- Genre: Sports drama; Family drama;
- Created by: Dan Fogelman
- Starring: Christopher Meloni; William H. Macy; Mandy Moore; Chloe Bennet; Chace Crawford; Sam Corlett; Tanner Zagarino;
- Country of origin: United States
- Original language: English

Production
- Executive producers: Dan Fogelman Jess Rosenthal David Ellison Jesse Sisgold Jason T. Reed
- Production companies: Rhode Island Ave. Productions; Skydance Sports; NFL Films; 20th Television;

Original release
- Network: Hulu

= The Land (TV series) =

Upcoming American family sports drama series

The Land is an upcoming sports drama television series created by Dan Fogelman, and starring Christopher Meloni, William H. Macy and Mandy Moore. The series is set to be released on Hulu.

==Premise==
The six episode series follows a fictional version of the Cleveland Browns of the NFL, while also exploring a generational family component.

==Cast==
===Main===
- Christopher Meloni as Cleveland Browns head coach Danny Roarke
- William H. Macy as Hank Durkin
- Mandy Moore as Lauren Durkin
- Chloe Bennet
- Chace Crawford
- Sam Corlett as rookie Browns quarterback Connor Roarke
- Tanner Zagarino

===Recurring===
- Omar Epps
- Michael McGrady
- Calahan Skogman
- Thomas Q. Jones
- Bridget Moynahan
- Benjamin Bratt

==Production==
===Development===
In October 2024, Hulu commissioned the series, with Dan Fogelman set as creator and writer. While the series had no title, it was described as "a sprawling drama set inside the world of the NFL with a generational family component." Fogelman and Jess Rosenthal would executive produces via their production company, Rhode Island Ave. Productions. David Ellison, Jesse Sisgold, and Jason T. Reed would also executive produce through Skydance Sports, with NFL Films and 20th Television as other production companies. In January 2026, the series was officially titled The Land, with the setting taking place in Cleveland.

===Casting===
In July 2025, Christopher Meloni joined the series in a lead role, playing the head coach of an unnamed team. The following month, William H. Macy and Mandy Moore joined the series, with Moore reuniting with Fogelman after working with him in This Is Us.
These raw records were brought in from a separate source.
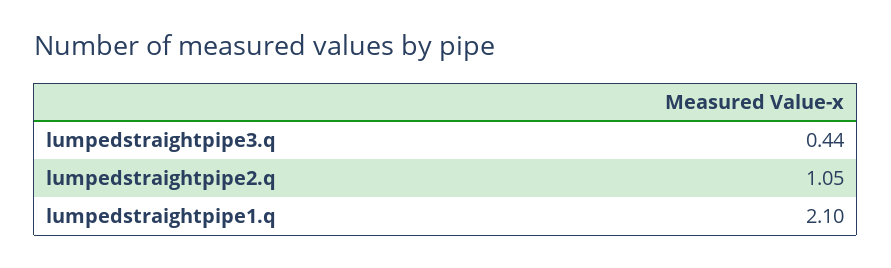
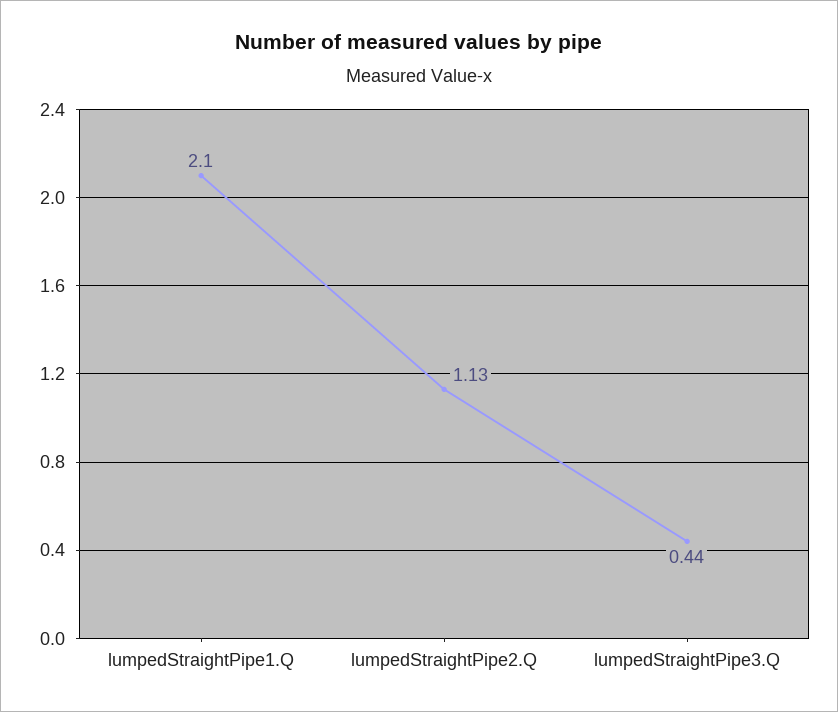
  {
    "lumpedstraightpipe3.q": 0.44,
-   "lumpedstraightpipe2.q": 1.05,
+   "lumpedstraightpipe2.q": 1.13,
    "lumpedstraightpipe1.q": 2.1
  }

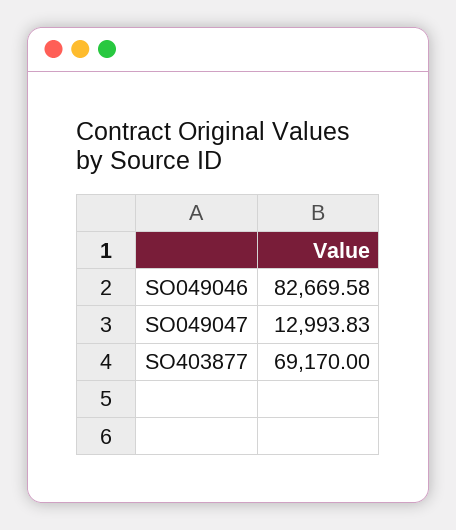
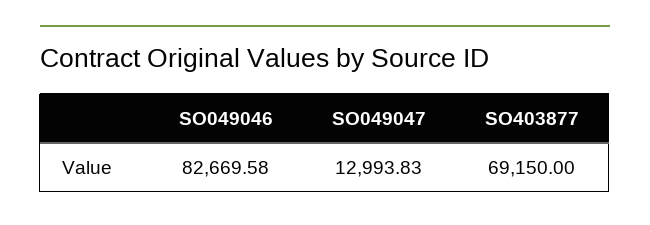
  {
    "SO049046": 82669.58,
    "SO049047": 12993.83,
-   "SO403877": 69170
+   "SO403877": 69150
  }

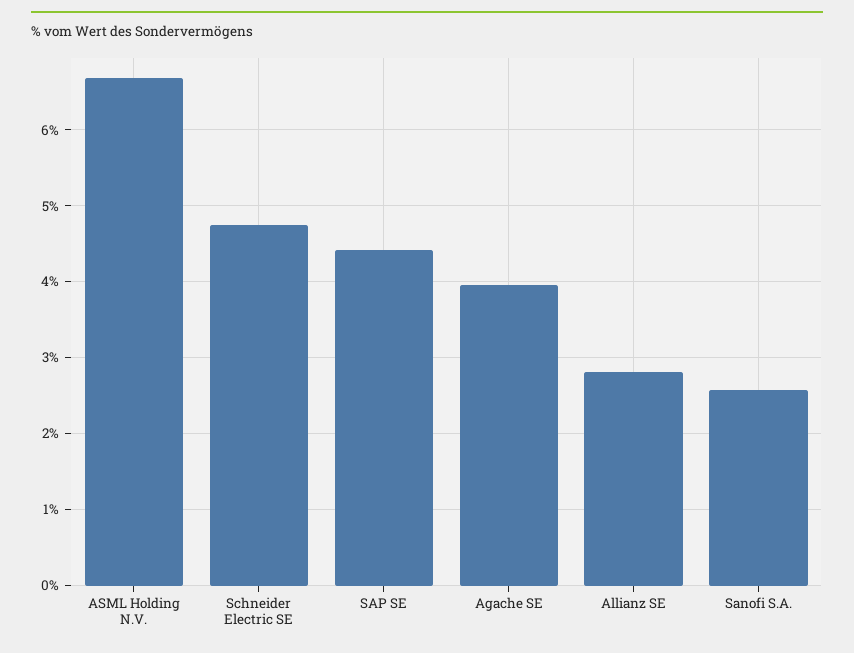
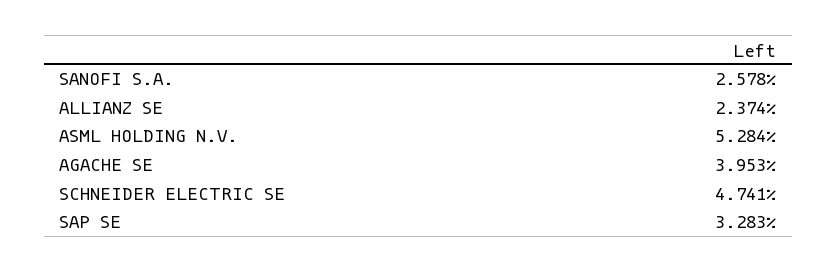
  {
-   "ASML Holding N.V.": 6.7,
+   "ASML Holding N.V.": 5.284,
    "Schneider Electric SE": 4.741,
-   "SAP SE": 4.4,
+   "SAP SE": 3.283,
    "Agache SE": 3.953,
-   "Allianz SE": 2.8,
+   "Allianz SE": 2.374,
    "Sanofi S.A.": 2.578
  }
In September 2025, Sam Corlett, Tanner Zagarino, Chloe Bennet, and Chace Crawford joined as series regulars.

In November 2025, Omar Epps, Michael McGrady, Calahan Skogman and Thomas Q. Jones joined the series in recurring roles. In March 2026, Bridget Moynahan and Benjamin Bratt were cast in recurring roles.

===Filming===
The series qualified for California's Film and TV Tax Credit Program. It was reported that the series got "the largest allocation" with nearly $43 million.

Filming for the series began on October 23, 2025. Scenes were filmed at the 2026 NFL draft in Pittsburgh.